As an alternative to random testing, unions sometimes favor contracts that allow testing when there is "reasonable suspicion" that an employee is under the influence and impaired, though even then, unions may press for a requirement that supervisors get a second opinion before ordering a test. In Iowa, a state which requires detailed reporting of drug testing, tests ordered when supervisors believe they have a reasonable suspicion turn up negative 70 percent of the time.

To discourage supervisor harassment, Amalgamated Transit Union Local 757 negotiated an agreement at Tri-Met that allows the Portland-area transit agency to test workers they believe are under the influence, but if a test comes back negative, workers get a day's pay or $100, whichever is greater.

Often, the key to winning union agreement to a drug testing policy is the institution of a non-punitive employer-funded program designed to divert employees who have substance abuse problems to rehabilitation and treatment, rather than simply terminating them as violators of the employer's anti-drug policy.

That's the approach favored by the Regional Drug Initiative (RDI), the leading advocate of "drug-free workplace" policies in the Portland metro area. With the involvement of eight Portland-area union leaders, RDI developed a recipe for workplace drug policies that includes employee education, training for supervisors and union reps, mandatory drug testing, and an employee assistance program for workers to turn to for help with substance abuse problems.

While no union condones drug use by employees, unions continue to differ on the issue of random testing. Some embrace random testing as a useful safety measure, say it discourages employee drug use, and point to benefits in employee health, morale, and reduced disciplinary actions and grievances.

Others accept for-cause testing, but oppose across-the-board random testing. Clara Oleson, a former attorney who has worked as a labor educator at the University of Iowa Labor Center for 18 years, has studied drug testing since 1989 and has worked with dozens of labor unions on the issue. Random drug testing is flawed as an approach, Oleson said, because it is best-suited for detecting habitual off-the-job use of marijuana, the drug regarded as the least serious of the five normally tested for. Oleson explains that cocaine, heroin, amphetamines and PCP are normally flushed out of the system within 72 hours, as is marijuana in the body of the occasional user. But with habitual marijuana users, traces can turn up in urine samples up to 30 days after the most recent use. Add to that the fact that marijuana use is far more common than use of other illegal drugs, and it becomes clear why the vast majority of employees who face discipline at work for positive drug test results tested positive for marijuana.

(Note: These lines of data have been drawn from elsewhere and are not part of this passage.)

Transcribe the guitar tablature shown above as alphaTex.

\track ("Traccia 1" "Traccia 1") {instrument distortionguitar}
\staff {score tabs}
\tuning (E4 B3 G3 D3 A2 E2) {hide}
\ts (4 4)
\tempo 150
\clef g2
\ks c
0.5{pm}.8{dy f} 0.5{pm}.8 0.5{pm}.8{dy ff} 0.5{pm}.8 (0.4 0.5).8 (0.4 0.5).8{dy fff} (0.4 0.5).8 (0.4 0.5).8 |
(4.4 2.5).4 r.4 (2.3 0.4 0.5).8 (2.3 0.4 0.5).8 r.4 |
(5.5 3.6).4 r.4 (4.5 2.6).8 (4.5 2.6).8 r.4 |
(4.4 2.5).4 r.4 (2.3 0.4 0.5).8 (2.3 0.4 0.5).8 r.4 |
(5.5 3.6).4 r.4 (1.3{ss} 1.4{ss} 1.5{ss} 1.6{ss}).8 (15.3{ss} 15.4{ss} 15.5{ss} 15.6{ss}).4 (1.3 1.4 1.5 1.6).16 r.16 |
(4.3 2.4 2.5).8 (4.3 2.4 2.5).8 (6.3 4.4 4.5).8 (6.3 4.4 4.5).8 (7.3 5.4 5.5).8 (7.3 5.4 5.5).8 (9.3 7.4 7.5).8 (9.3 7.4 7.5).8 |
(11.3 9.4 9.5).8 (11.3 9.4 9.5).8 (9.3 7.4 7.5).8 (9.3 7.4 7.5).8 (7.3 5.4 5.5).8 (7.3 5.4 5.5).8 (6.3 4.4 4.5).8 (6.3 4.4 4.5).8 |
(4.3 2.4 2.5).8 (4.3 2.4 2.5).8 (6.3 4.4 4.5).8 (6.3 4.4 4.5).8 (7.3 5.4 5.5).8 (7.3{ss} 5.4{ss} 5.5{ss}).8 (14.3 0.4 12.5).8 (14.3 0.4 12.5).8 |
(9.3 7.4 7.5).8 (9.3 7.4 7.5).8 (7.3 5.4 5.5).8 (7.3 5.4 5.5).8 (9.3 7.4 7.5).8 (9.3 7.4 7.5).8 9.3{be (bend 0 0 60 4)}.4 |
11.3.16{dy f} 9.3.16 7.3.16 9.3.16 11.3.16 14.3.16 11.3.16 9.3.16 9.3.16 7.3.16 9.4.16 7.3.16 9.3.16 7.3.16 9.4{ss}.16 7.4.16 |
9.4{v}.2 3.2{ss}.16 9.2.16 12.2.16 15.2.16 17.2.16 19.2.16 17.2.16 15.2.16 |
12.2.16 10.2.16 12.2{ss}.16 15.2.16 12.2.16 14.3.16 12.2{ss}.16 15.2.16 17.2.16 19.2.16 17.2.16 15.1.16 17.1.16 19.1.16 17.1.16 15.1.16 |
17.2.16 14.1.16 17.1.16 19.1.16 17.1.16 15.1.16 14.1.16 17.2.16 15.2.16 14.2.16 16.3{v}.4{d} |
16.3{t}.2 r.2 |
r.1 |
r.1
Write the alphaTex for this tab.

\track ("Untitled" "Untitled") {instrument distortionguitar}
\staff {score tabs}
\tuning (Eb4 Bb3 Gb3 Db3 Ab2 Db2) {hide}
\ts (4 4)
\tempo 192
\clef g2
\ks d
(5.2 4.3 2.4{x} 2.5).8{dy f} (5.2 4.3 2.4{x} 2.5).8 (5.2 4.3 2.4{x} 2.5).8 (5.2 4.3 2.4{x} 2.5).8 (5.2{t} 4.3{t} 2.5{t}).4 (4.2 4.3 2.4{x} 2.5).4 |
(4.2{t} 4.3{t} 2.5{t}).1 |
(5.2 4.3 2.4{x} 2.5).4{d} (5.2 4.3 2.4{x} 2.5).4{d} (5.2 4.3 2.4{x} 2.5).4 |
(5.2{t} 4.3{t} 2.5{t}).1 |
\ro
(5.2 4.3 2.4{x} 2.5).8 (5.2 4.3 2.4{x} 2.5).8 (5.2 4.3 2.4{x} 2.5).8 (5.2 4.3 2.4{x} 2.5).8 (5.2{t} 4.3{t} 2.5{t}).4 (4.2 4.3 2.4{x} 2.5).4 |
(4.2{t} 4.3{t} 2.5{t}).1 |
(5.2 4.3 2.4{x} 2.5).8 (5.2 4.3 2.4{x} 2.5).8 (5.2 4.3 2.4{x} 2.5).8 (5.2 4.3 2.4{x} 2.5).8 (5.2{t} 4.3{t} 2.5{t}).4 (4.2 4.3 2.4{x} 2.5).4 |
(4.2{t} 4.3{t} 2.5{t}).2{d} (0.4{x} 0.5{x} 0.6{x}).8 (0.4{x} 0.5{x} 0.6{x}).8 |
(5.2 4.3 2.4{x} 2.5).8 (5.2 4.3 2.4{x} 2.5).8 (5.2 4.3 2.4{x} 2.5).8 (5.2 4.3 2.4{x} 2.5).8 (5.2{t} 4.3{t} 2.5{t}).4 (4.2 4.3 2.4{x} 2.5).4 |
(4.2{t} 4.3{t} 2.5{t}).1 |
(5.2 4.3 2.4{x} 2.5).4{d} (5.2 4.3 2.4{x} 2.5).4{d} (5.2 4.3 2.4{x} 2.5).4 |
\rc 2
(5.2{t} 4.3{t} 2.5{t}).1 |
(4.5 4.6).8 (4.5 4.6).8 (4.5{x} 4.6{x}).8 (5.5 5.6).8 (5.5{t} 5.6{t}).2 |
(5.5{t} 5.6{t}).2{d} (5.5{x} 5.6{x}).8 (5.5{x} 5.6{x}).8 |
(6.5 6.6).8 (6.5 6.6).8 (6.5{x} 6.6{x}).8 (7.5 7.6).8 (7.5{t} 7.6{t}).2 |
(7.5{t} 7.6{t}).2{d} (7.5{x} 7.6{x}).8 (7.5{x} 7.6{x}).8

According to a 1998 government estimate, 11 million Americans had used marijuana at least once in the previous month. That compares to 5.4 million habitual or occasional users of cocaine or crack, and 1.4 million users of heroin. Workplace drug policies make no distinction between use of marijuana and use of "hard" drugs like heroin and cocaine, says RDI executive director Jeanna Cernazanu.

Oleson is also critical of the focus on "safety-sensitive occupations," arguing that it creates a double standard where tests are aimed at the blue collar working class. "If you're in a suit and tie, an accountant or a lawyer, sitting at a desk, you're going to be treated differently than someone driving a forklift."

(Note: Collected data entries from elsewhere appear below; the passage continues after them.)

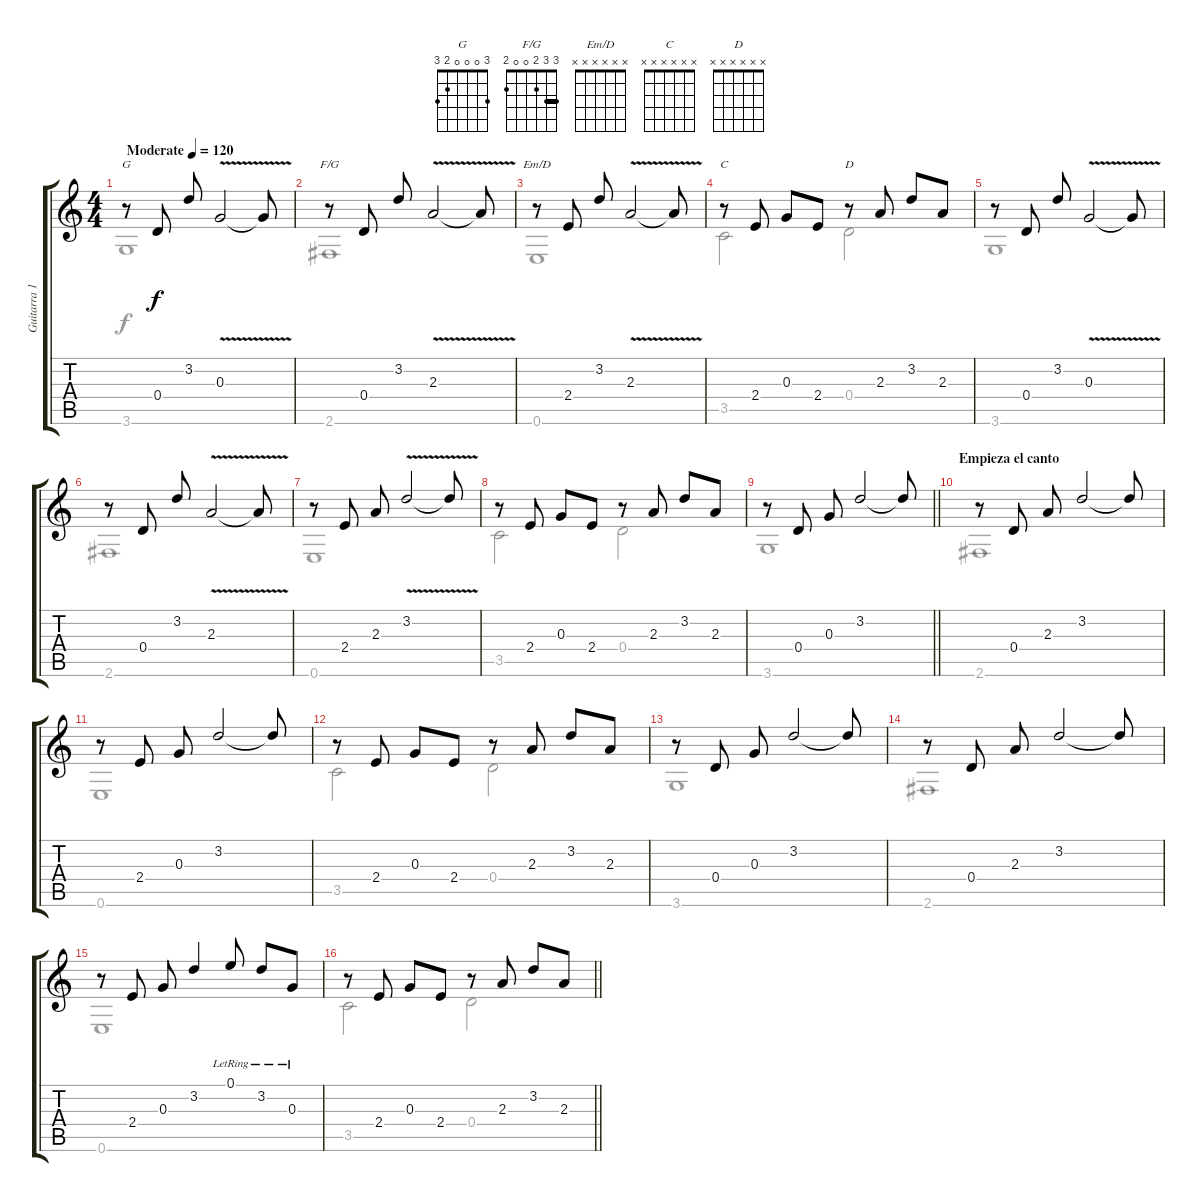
\track ("Guitarra 1" "Guitarra 1") {instrument acousticguitarsteel}
\staff {score tabs}
\tuning (E4 B3 G3 D3 A2 E2) {hide}
\chord ("G" 3 0 0 0 2 3)
\chord ("F/G" 3 3 2 0 0 2) {barre 3}
\chord ("Em/D" x x x x x x)
\chord ("C" x x x x x x)
\chord ("D" x x x x x x)
\voice
\ts (4 4)
\tempo (120 "Moderate")
\clef g2
\ks c
r.8{ch "G" dy f instrument acousticguitarsteel} 0.4.8 3.2.8 0.3{v}.2 0.3{t}.8 |
r.8{ch "F/G"} 0.4.8 3.2.8 2.3{v}.2 2.3{t}.8 |
r.8{ch "Em/D"} 2.4.8 3.2.8 2.3{v}.2 2.3{t}.8 |
r.8{ch "C"} 2.4.8 0.3.8 2.4.8 r.8{ch "D"} 2.3.8 3.2.8 2.3.8 |
r.8 0.4.8 3.2.8 0.3{v}.2 0.3{t}.8 |
r.8 0.4.8 3.2.8 2.3{v}.2 2.3{t}.8 |
r.8 2.4.8 2.3.8 3.2{v}.2 3.2{t}.8 |
r.8 2.4.8 0.3.8 2.4.8 r.8 2.3.8 3.2.8 2.3.8 |
\barLineRight lightlight
r.8 0.4.8 0.3.8 3.2.2 3.2{t}.8 |
\section ("" "Empieza el canto")
r.8 0.4.8 2.3.8 3.2.2 3.2{t}.8 |
r.8 2.4.8 0.3.8 3.2.2 3.2{t}.8 |
r.8 2.4.8 0.3.8 2.4.8 r.8 2.3.8 3.2.8 2.3.8 |
r.8 0.4.8 0.3.8 3.2.2 3.2{t}.8 |
r.8 0.4.8 2.3.8 3.2.2 3.2{t}.8 |
r.8 2.4.8 0.3.8 3.2.4 0.1{lr}.8 3.2{lr}.8 0.3{lr}.8 |
\barLineRight lightlight
r.8 2.4.8 0.3.8 2.4.8 r.8 2.3.8 3.2.8 2.3.8
\voice
\clef g2
\ottava regular
\simile none
\ks c
3.6.1{dy f} |
2.6.1 |
0.6.1 |
3.5.2 0.4.2 |
3.6.1 |
2.6.1 |
0.6.1 |
3.5.2 0.4.2 |
\barLineRight lightlight
3.6.1 |
2.6.1 |
0.6.1 |
3.5.2 0.4.2 |
3.6.1 |
2.6.1 |
0.6.1 |
\barLineRight lightlight
3.5.2 0.4.2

Required or not, random or for cause, it's clear that unions are workers' first line of defense when drug testing leads to disciplinary action. Delta flight attendant Yasuko Ishikawa said she called at least 30 lawyers after she was wrongfully fired in October 2000 for an abnormal urine sample. "And the first thing they said is I should talk to my union," Ishikawa said. As it happened, Delta is the only major airline without a flight attendants' union, but the pilots' union and the union that is seeking to represent flight attendants still gave her considerable assistance. She's now back on the job.